__GIVEN PROBLEM 1__. In the records, starting at the line that contains "green semicircle at" and ending at the end of the records, switch "rectangle" to "square" and keep everything else unchanged. Give only those lines, without the picture markers.

Hi all -
I am an atheist and my husband is an agnostic - we have 2 boys, 6 and 3. His parents live in the same town and are extremely active in their church, which is a pretty mild Presbyterian church that I would not be so disturbed about if they were not involving our son (and now they want the younger too) in Sunday school and other church activities. They are very pleased that the church has just started offering a Sunday school class for 3-yr-olds! Argh!
The class runs with the school year so we are getting close now. Last year, after my 6-yr old had said some concerning things to me (like, "Only God knows.), I worked up my nerve to talk with my husband about this. I had hoped to achieve a compromise at attendance every other week, and adding different fun non-church-related activities with the grandparents. But when he discusses/fights, he goes quickly from discussion to attack and he would absolutely not budge. There was no compromise at all.
He insisted that this is good for our 6-yr-old, that everything he had researched showed that Sunday school was good for children, made them more moral, etc. That the extra socialization was good, and the in-laws point out that it is a "safe" place where there is no bullying, etc. I haven't even talked with him about the younger yet, I am sure that he will be just as unyielding.
UNLESS, my only chance at making some headway in this is if I can come up with research showing that sending children to Sunday school is problematic, that the brainwashing is something to be concerned about. Has anyone come across anything? My searches haven't really found anything, perhaps I'm using the wrong keywords. Any suggestions would be appreciated!
Your husband's intransigence suggests there is more afoot here.
Oh of course there's always more history! None that is that relevant here, tho I was really surprised when I realized that he thought as strongly about this issue in the opposite direction that I do!
I don't understand why your husband wants your child to learn about killing, violence and hate. this is what it stands for in the religion. There's plenty of biblical examples and historical examples. I'm not too sure why these church goers love to deny it. There's something definitely "afoot" here.
I agree, and to me, trading "free" baby-sitting Saturday night (they stay over at the in-laws) and Sunday morning for consistent exposure to the church is not being a responsible parent. I have decided that if their attendance just has to happen, then I need to go. I need to be hearing what they are being told in Sunday school and I need to be there at the church service so we can discuss later.

__GIVEN DATA__.
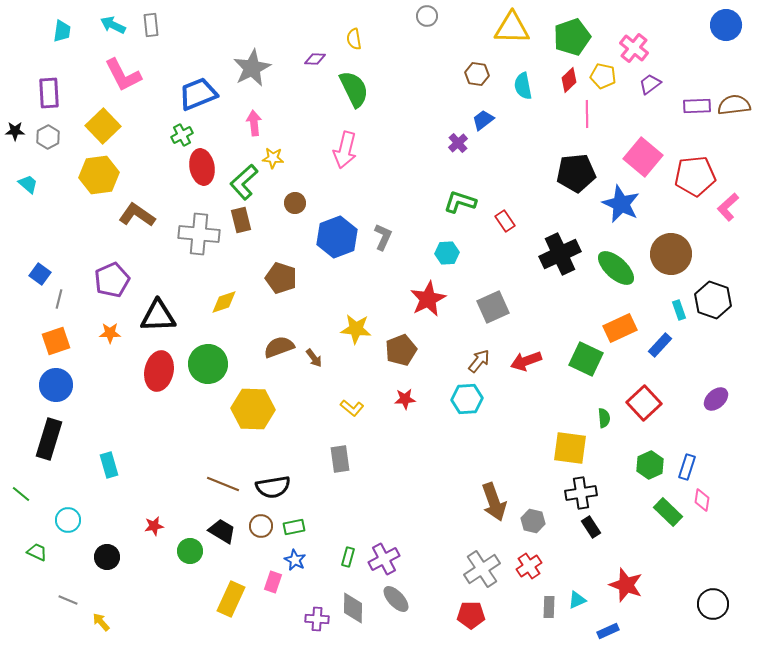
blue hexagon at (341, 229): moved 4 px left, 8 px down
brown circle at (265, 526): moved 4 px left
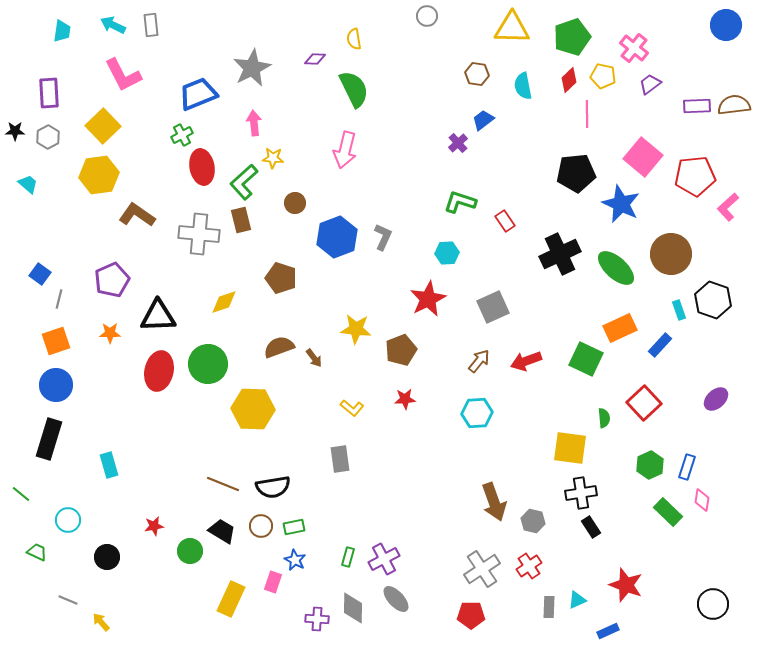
cyan hexagon at (467, 399): moved 10 px right, 14 px down
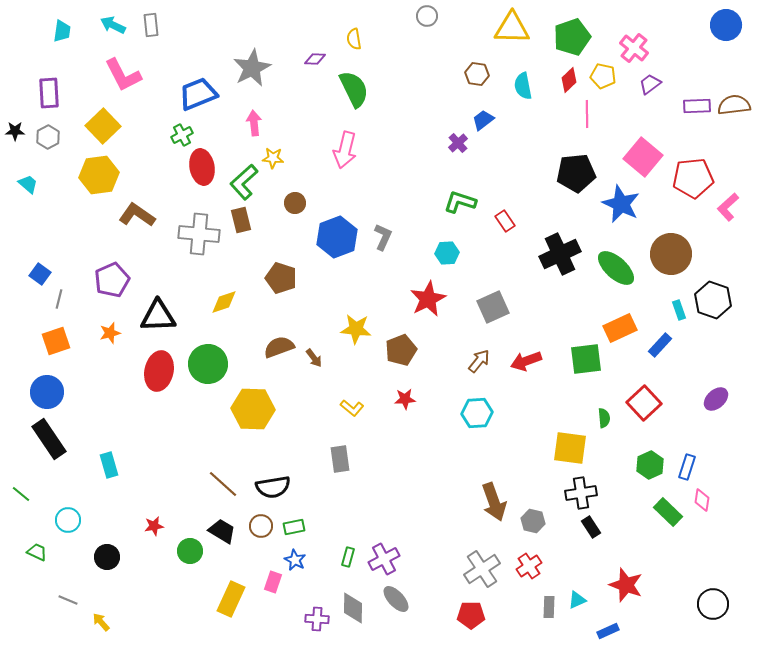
red pentagon at (695, 176): moved 2 px left, 2 px down
orange star at (110, 333): rotated 15 degrees counterclockwise
green square at (586, 359): rotated 32 degrees counterclockwise
blue circle at (56, 385): moved 9 px left, 7 px down
black rectangle at (49, 439): rotated 51 degrees counterclockwise
brown line at (223, 484): rotated 20 degrees clockwise
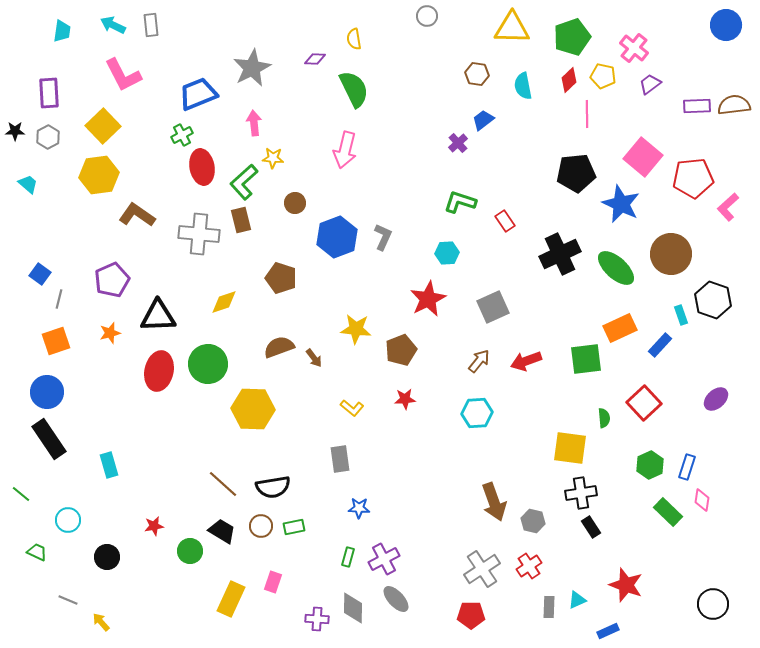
cyan rectangle at (679, 310): moved 2 px right, 5 px down
blue star at (295, 560): moved 64 px right, 52 px up; rotated 25 degrees counterclockwise
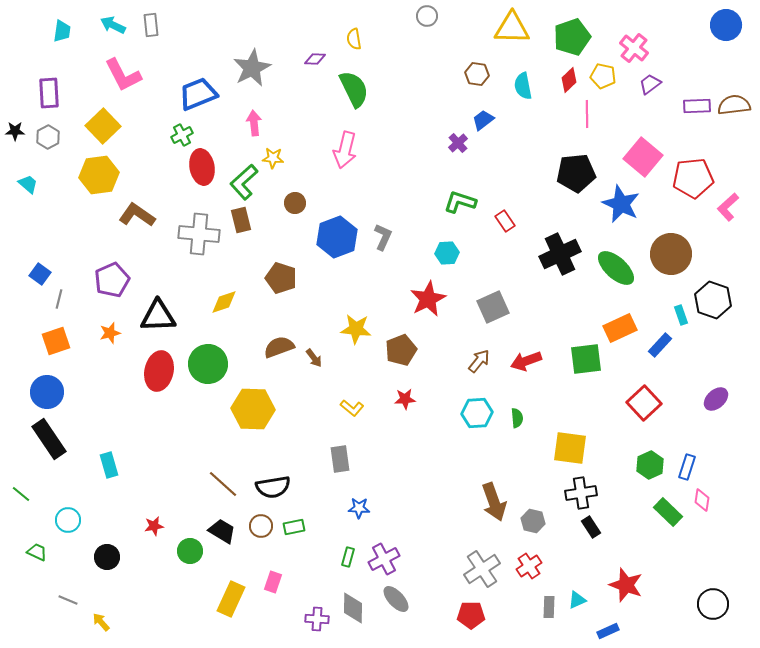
green semicircle at (604, 418): moved 87 px left
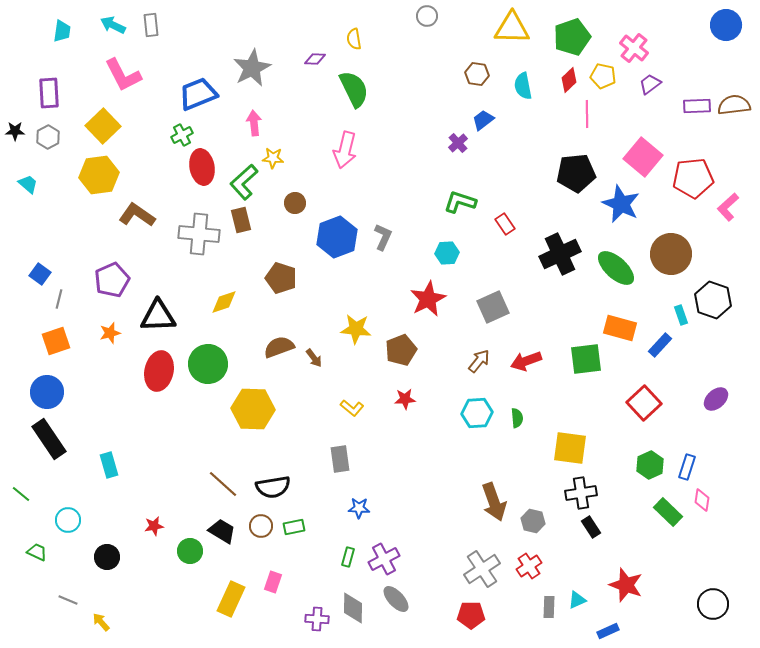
red rectangle at (505, 221): moved 3 px down
orange rectangle at (620, 328): rotated 40 degrees clockwise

__GIVEN PROBLEM 2__. In the discussion about Sunday school, why does the writer of the last post decide to go along if the children's attendance has to happen?

__FULL OUTPUT 1__.
green semicircle at (604, 418): moved 87 px left
red square at (505, 221): moved 3 px down
orange square at (620, 328): rotated 40 degrees clockwise

__FULL OUTPUT 2__. The writer wants to hear what the children are told in Sunday school. The writer also wants to be at the church service so they can talk about it afterward.